#### YOUR GOAL:
Go through the data below and copy it exactly, skipping every picture.
Segment Start: DATA BELOW
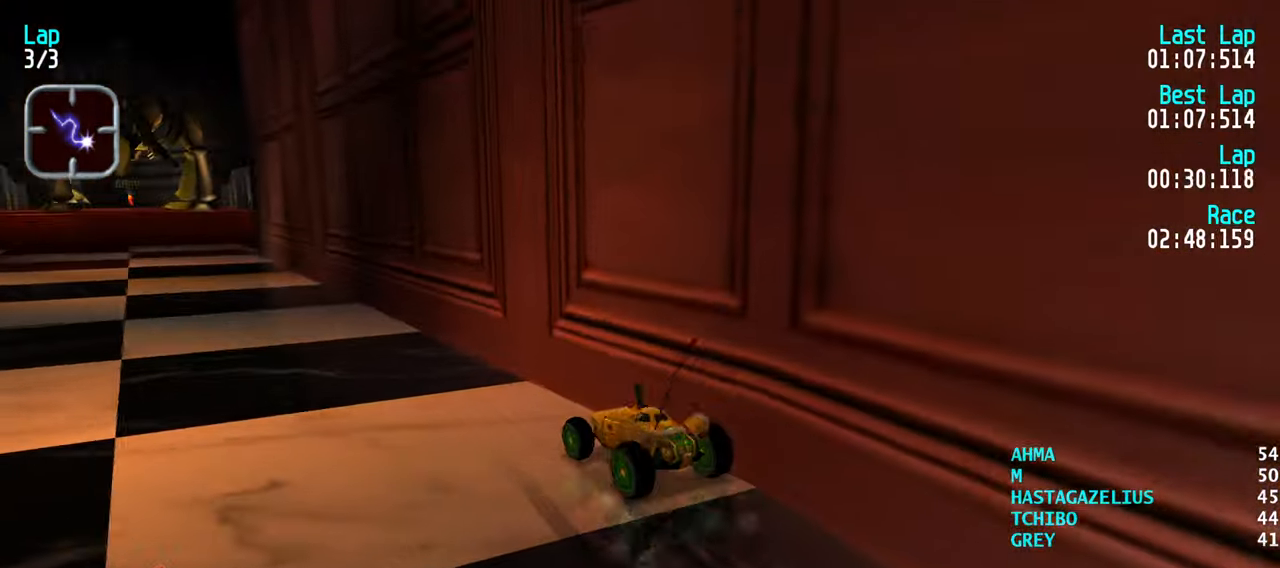
{"keys": ["up"], "events": [[117, "left", "up"], [400, "right", "down"], [450, "right", "up"]]}
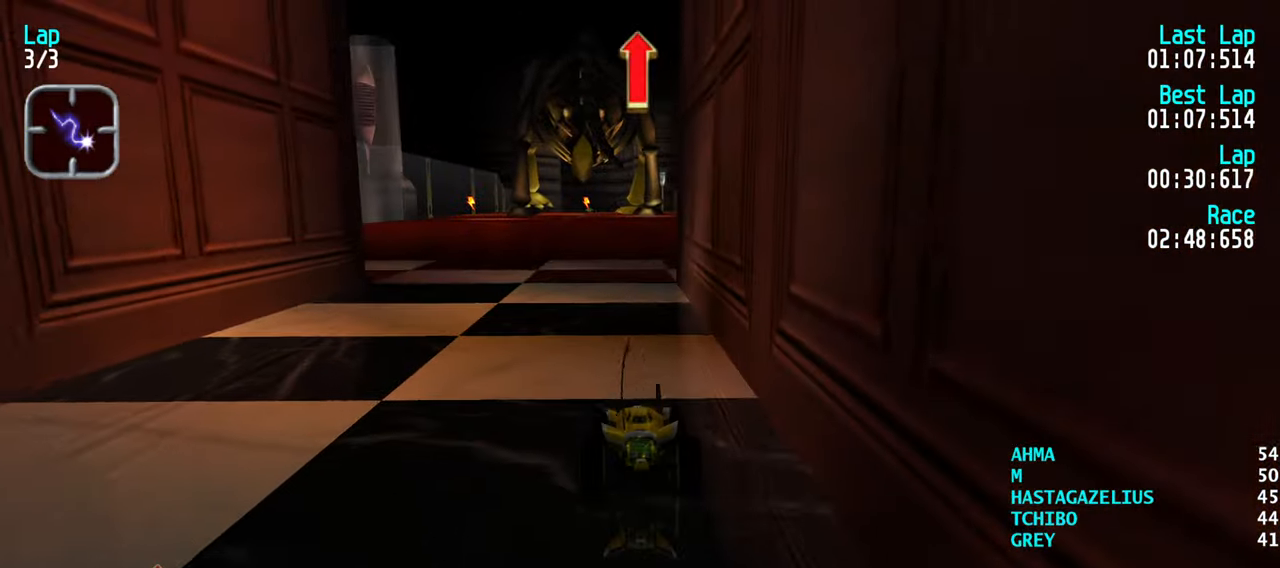
{"keys": ["up"], "events": [[184, "left", "down"], [234, "left", "up"]]}
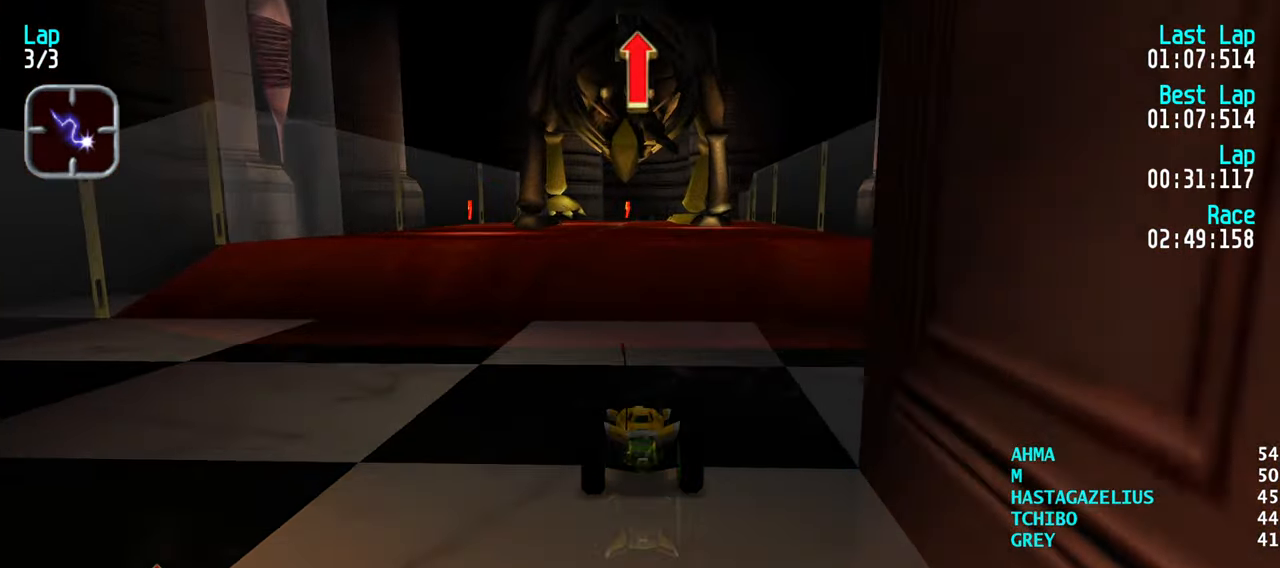
{"keys": ["up"], "events": [[17, "right", "down"], [67, "right", "up"]]}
Segment End: DATA BELOW
#### SOLUTION FOR THIS PROBLEM:
{"keys": ["up"], "events": [[117, "left", "up"], [400, "right", "down"], [450, "right", "up"]]}
{"keys": ["up"], "events": [[184, "left", "down"], [234, "left", "up"]]}
{"keys": ["up"], "events": [[17, "right", "down"], [67, "right", "up"]]}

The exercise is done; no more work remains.